Onu kaderine terk edip gitmek istemiyordum, Vincent kalbimde bir yerlere dokunmuştu ve bundan korkmuştum. O bir enkazdı ve ben bir enkaz altında kalmak istemiyordum.

Ancak göz açıp kapayıncaya kadar oradaydım işte. Ancak baktığım yerde iki taraf vardı; biri yıkık dökük, acıklı bir trajedi tablosuyken diğer tarafta rengarenk çiçekler tutunmuştu hayata. Görmezden gelemiyordum, kötüyle harap olmaktansa iyiyle kendimi avutmak daha cazip geliyordu.

Ve Vincent'de benim gördüğümü görebilsin istiyordum. Kafasını çevirmek ve o trajedi tablosundan çiçeklere odaklanmasını sağlamak istiyordum.

Vincent'i sevdiğim artık kendimden saklamadığım bir sırdı. Görmezden gelmiyordum ya da Vincent'in anlamlı sözlerini kulak ardı etmiyordum.

Bir şansımız olacağına olan inancım olmayacağına olan inancıma galip gelmişti ve şimdi kendime yalan söylemiyordum.

Yapacaksak, biz olacaksak Vincent'i bu cehennem çukurundan çıkarmalı ve ona cenneti göstermeliydim. Farkında değildi ama cehennem çukurundan biraz olsun çıkabilse cennet hemen oradaydı.

Ama o bunu yapamayacaksa onun yerine ben yapardım. Onun yerine umud ederdim. Böylece birimiz hamlesini yapmış olurdu.

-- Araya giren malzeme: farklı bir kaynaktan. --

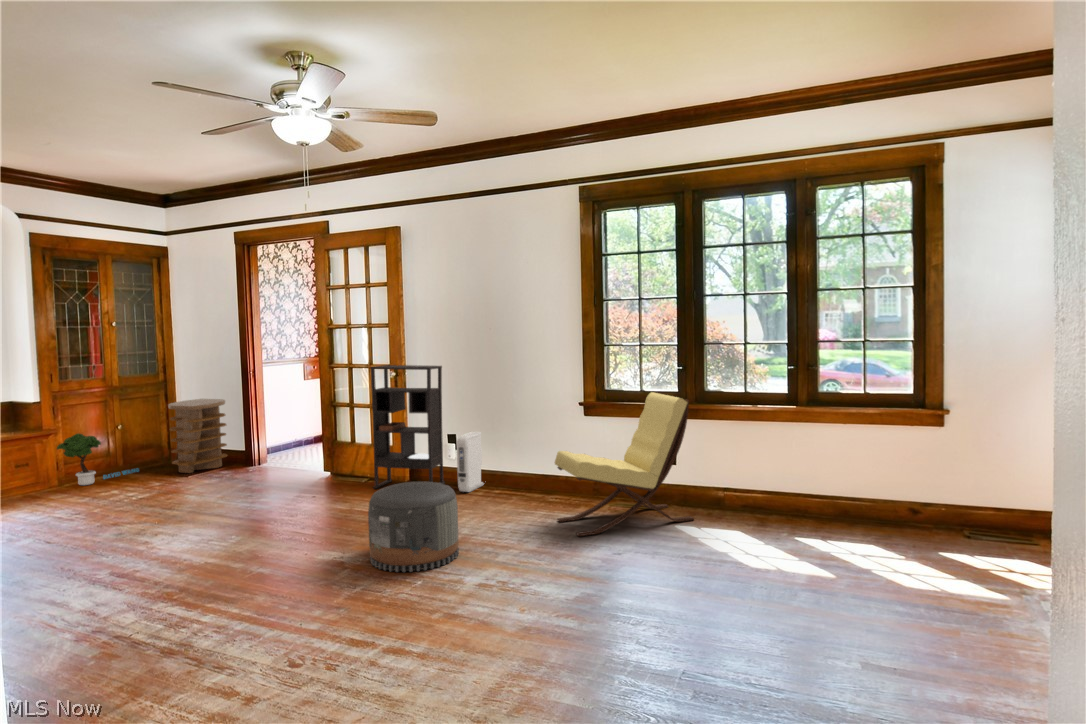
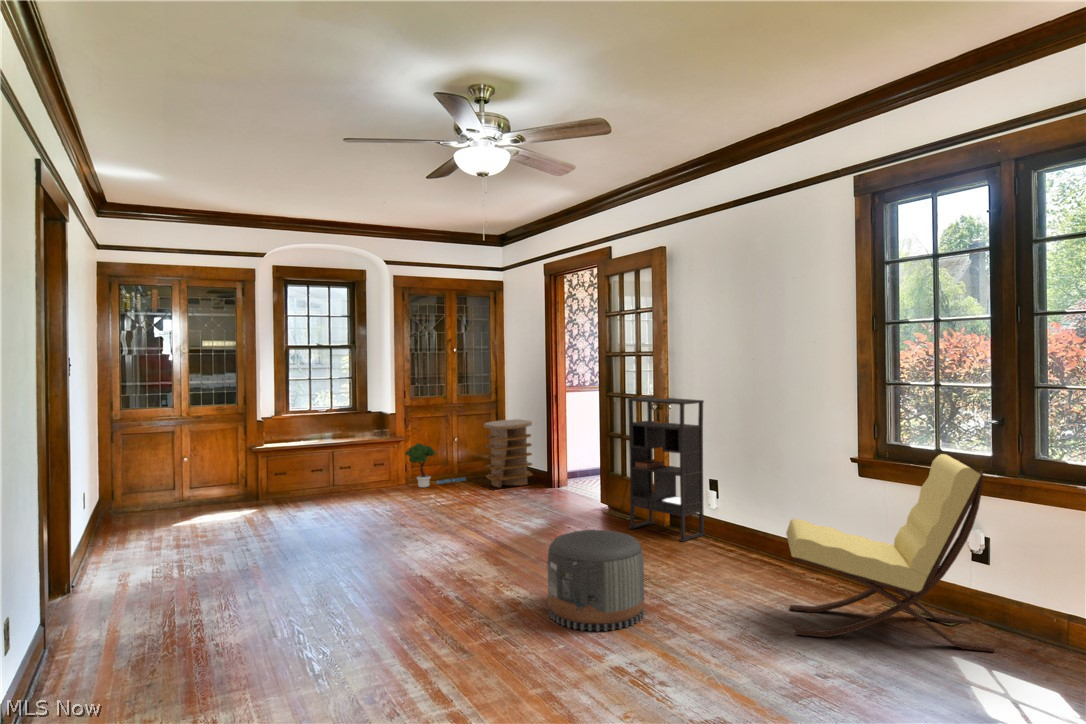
air purifier: present [457,432,484,492] -> none [707,479,750,550]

"Sadece bir kelime, 'evet' de ve sene doktor bulayım. İyi bir tedavi almanı sağlayalım ve sonra artık hayatın güzelliklerinin tadını çıkaralım."

"Birlikte mi?" Diye sordu tereddütle. Kanıtlamamı istiyordu.

Avucuna elimi bıraktım, iç içe geçen parmaklarımızı hava kaldırarak, "Birlikte." Dedim dürüstçe.

Her şeyin üstesinden gelebileceğimize inanacağım türden bir gülücük kondurdu dudaklarına.

Ruhumda bir ferahlık hissettim.

1. Ay

Doktor bulmak zor değildi, Vincent'i oraya götürmeye ikna etmek daha zordu.

İlkokul çocuğu gibi seansa birlikte girmek istemişti. Doktoru zar zor ikna etmiştim kalmak için.

"Durumunuz ciddi," demişti Doktor. "Bağımlılığınız için hastaneye yatmak zorundasınız çünkü ağır haplar kullanmışsınız. Vücudunuzda fazla dozun bıraktığı etkiler var.

Psikolojik tanı koymak için düzenli seanslar yapmalı ve durumunuzu bizzat değerlendirmeliyim."

Doktorun sözleri Vincent'i ürkütmüştü. Endişeyle ona bakarken o elimi bırakıp hastaneden hızla çıktı.